Go through the records below and report each line with "left" in it.

[Pose landmark coordinates]
━━━━━━━━━━

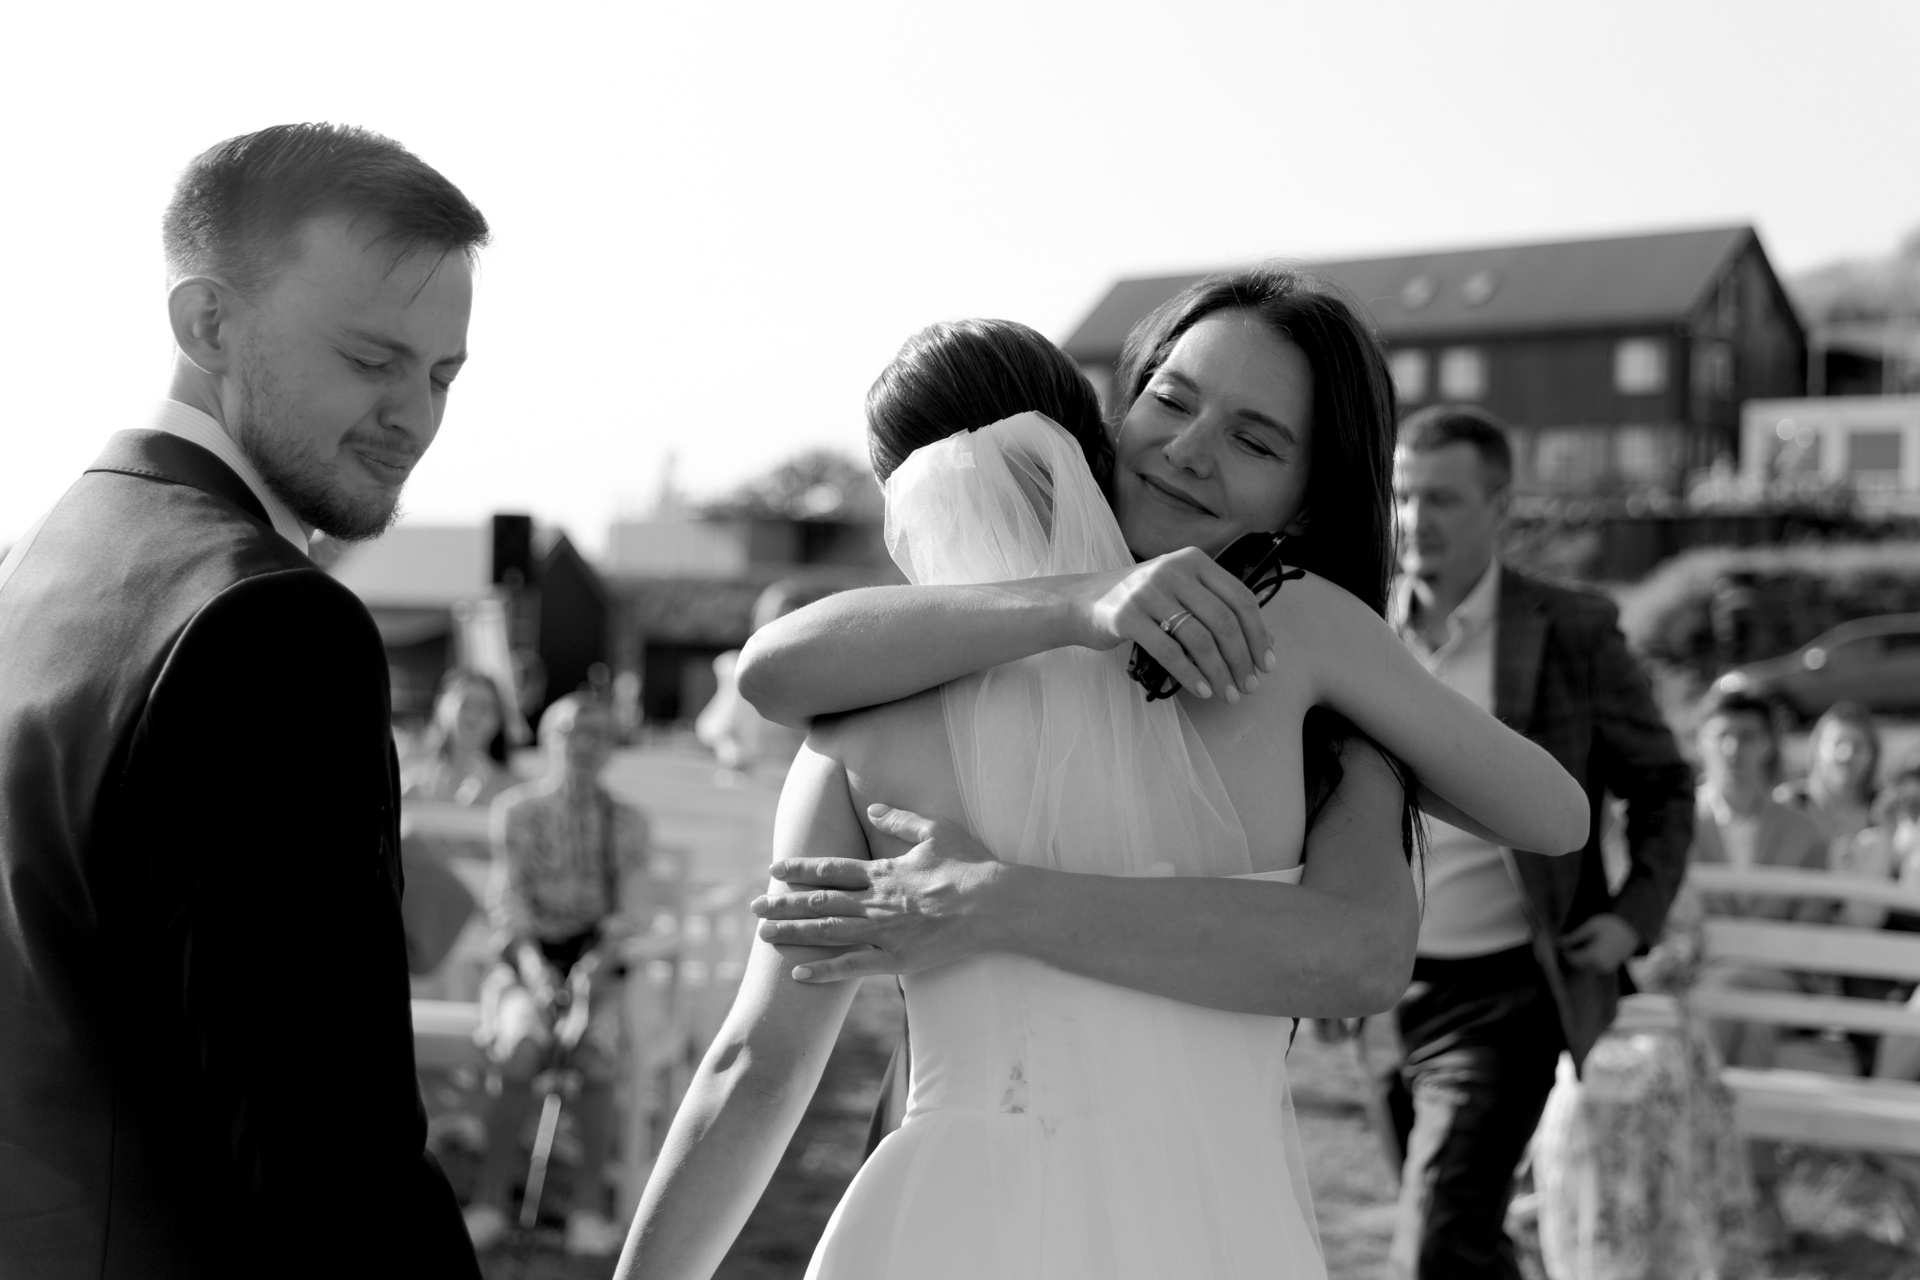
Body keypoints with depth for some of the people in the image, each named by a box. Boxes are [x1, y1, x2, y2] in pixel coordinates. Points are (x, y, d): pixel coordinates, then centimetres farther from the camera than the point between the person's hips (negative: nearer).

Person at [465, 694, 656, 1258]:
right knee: (519, 1048, -31)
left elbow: (633, 910, 0)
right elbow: (508, 899, 0)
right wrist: (532, 964, -17)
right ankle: (491, 1202, -21)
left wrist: (597, 964, -18)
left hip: (595, 962, 0)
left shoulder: (626, 821, 9)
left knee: (595, 1051, -30)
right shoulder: (515, 809, 7)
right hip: (529, 957, 0)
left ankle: (589, 1206, -21)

━━━━━━━━━━

RESPONSE BOX:
left elbow: (633, 910, 0)
left wrist: (597, 964, -18)
left hip: (595, 962, 0)
left shoulder: (626, 821, 9)
left knee: (595, 1051, -30)
left ankle: (589, 1206, -21)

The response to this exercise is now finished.